** Extracted data follows **

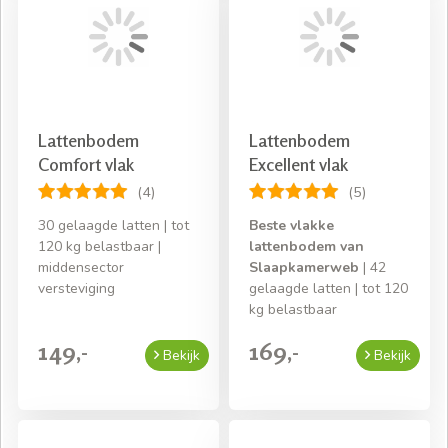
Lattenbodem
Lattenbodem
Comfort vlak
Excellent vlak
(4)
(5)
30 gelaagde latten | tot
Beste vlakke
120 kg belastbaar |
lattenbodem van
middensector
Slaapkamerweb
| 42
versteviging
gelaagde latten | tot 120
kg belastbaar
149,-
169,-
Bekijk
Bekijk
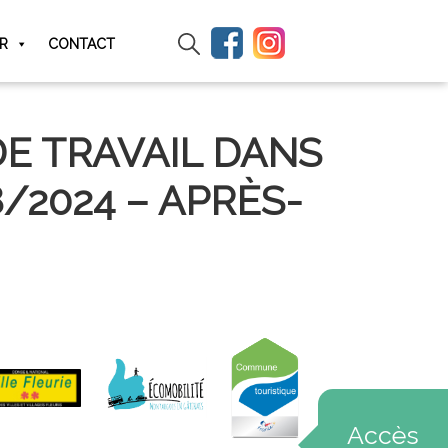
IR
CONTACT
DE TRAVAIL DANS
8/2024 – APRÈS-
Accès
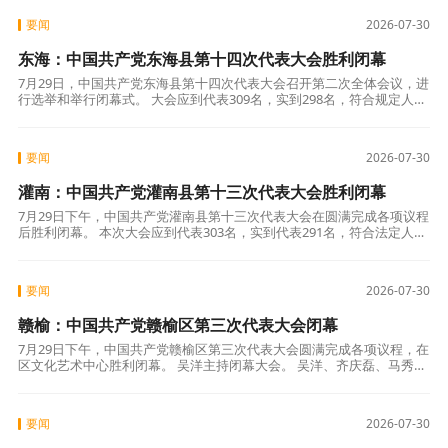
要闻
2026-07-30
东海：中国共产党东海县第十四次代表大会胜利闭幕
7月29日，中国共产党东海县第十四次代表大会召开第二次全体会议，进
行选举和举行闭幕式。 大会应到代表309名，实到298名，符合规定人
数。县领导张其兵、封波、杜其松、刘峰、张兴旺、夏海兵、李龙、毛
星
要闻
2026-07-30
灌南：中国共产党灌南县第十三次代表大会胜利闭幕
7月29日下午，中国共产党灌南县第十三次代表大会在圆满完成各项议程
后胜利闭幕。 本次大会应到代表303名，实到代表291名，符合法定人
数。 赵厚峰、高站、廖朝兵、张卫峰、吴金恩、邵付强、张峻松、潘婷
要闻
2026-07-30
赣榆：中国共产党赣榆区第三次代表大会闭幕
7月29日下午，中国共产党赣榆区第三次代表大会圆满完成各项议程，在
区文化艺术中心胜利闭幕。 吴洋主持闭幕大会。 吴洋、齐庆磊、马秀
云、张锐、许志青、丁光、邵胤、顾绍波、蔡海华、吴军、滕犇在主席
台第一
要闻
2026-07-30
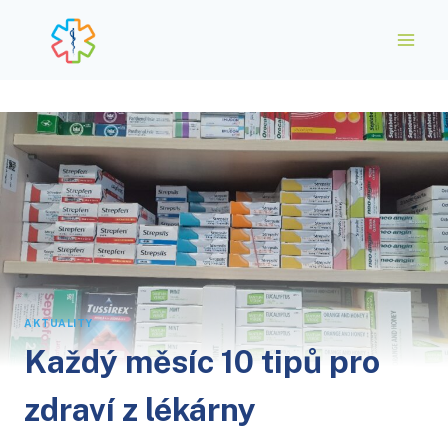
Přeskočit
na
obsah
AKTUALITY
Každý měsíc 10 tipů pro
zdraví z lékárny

** End of Extracted data **
** Extracted data follows **

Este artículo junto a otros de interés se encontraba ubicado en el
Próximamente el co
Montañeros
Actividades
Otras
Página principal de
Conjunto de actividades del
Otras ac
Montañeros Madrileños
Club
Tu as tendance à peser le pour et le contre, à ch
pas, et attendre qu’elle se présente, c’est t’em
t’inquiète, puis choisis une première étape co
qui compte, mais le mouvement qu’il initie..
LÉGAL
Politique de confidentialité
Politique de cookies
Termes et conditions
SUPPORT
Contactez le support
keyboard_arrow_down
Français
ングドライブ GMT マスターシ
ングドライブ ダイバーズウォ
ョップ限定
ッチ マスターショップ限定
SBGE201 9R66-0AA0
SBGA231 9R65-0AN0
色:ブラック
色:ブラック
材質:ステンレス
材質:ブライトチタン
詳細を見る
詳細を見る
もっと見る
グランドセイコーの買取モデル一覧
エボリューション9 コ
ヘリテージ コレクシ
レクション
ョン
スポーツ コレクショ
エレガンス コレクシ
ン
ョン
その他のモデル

** End of Extracted data **

→ Assigned task
Determine how many lines of the records contain the word "Politique". Reply with the number by itself.

→ Response below
2